**TEXT UNDER STUDY**
↓
Preheat the oven to 300 degrees.

Place the almonds in a pan and toast them in the oven for 15 to 20 minutes, opening the oven to stir every 5 minutes. When they become light golden brown, remove them from the oven and set aside.

Make a wash by whisking the eggs and the milk. Season with salt and pepper. I like to add a few dashes of Panola Cajun Hot Sauce, but this is optional, not really. Do it.

Season your flour with Panola Blackened Fish Seasoning. Use 2-3 tablespoons of the seasoning. Dust the fish fillets with flour, then submerge in them in the egg wash. Gently remove from the egg wash and allow the excess to drip off. Put the fillet back into the flour, then gently shake off the excess flour.

In a large, heavy bottom skillet, heat the oil to 350 degrees. Test the readiness of the oil by sprinkling a pinch of flour over it. The flour will brown instantly when the oil has reached the correct temperature. Add the fish and fry for about 4 minutes depending on the thickness of the fish. Remove the fish when the crust is golden brown. Sprinkle each fish fillet with a few dashes of Panola Clearly Hot Sauce.
↑
Images with keypoint coordinates
↓
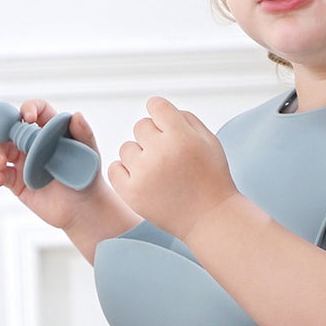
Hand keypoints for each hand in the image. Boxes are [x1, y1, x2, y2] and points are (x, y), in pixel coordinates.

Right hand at [0, 99, 102, 230]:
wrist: (83, 210)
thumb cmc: (87, 178)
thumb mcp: (89, 154)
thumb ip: (83, 134)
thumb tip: (76, 115)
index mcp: (49, 130)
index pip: (35, 111)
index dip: (28, 109)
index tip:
↑
**WORK REQUEST A**
List every Panola product named in the fish recipe.
**WORK REQUEST B**
Pick up the fish recipe after its final sentence and carry it on.

**EXERCISE ANSWER A**
Panola Cajun Hot Sauce
Panola Blackened Fish Seasoning
Panola Clearly Hot Sauce

**EXERCISE ANSWER B**
Make the Meuniere butter. In a medium saucepan over medium heat, melt the butter, whisking constantly, for 8 to 10 minutes, until the sediment in the butter turns dark brown, almost (but not quite) to the point of burning, and the liquid is a deep golden color. Remove the pan from the heat and continue to whisk slowly adding the lemon juice and the vinegar to the browned butter. The sauce with froth until the acids have evaporated. When the frothing subsides, the sauce is complete.

Top each fried fish fillet with almonds and warmed meuniere butter. Garnish with lemon wedge and serve at once.